Welcome to Turkey’s scorpion breeding lab.
Does that sentence give you the shivers?
Transparent plastic boxes line the walls. Thousands of scorpions scramble around inside them, waiting to be milked.
Scratching your head yet? Only mammals make milk. Scorpions are arachnids. No, you won’t be getting a milkshake from these crawlies. When people in Turkey’s southeastern Sanliurfa province “milk” the animals, they’re extracting venom.
Why in the world would they do such a thing?
The venom can be used to make medicine.
Using a pair of tweezers and tongs, lab employees remove the scorpions from the boxes. They squeeze a tiny drop of venom from their needles into a container. Then they freeze it. The venom gets turned into powder, and then sold.
A single scorpion produces about two milligrams of venom. A milligram is itty-bitty . . . about the same size as part of a raindrop.
Metin Orenler owns the scorpion farm. His farm opened in 2020. Now it has around 20,000 scorpions! These belong to the Androctonus Turkiyensis species.

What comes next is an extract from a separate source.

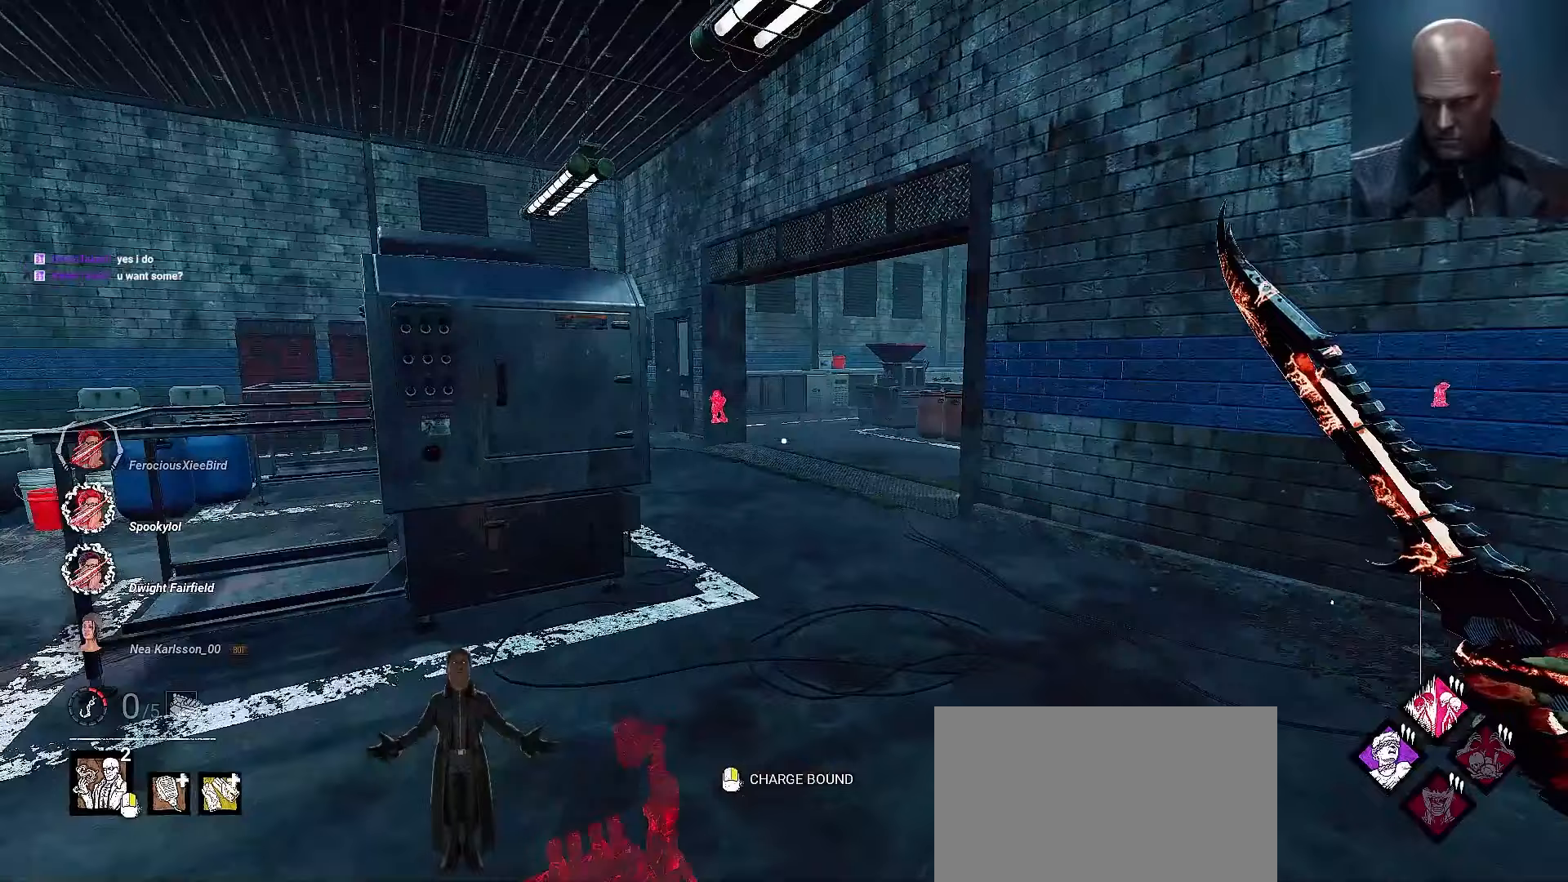
{"keys": ["w"], "mouse": [], "events": [[333, "d", "down"], [467, "d", "up"]]}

The species is newly identified. It’s also dangerous. A sting from Turkiyensis can easily kill.
“We both breed the scorpions themselves and also milk them,” Mr. Orenler says.
Once powdered, the venom is sent to France, the United Kingdom, Germany, and Switzerland. What next? People will use it to make painkillers, antibiotics, and makeup.
And the bitty droplets add up to big bucks. One liter of the venom (about four cups) sells for $10 million!
Why? Venom can be dangerous. But it’s also what God uses to protect animals. It can even be made into medicine for people.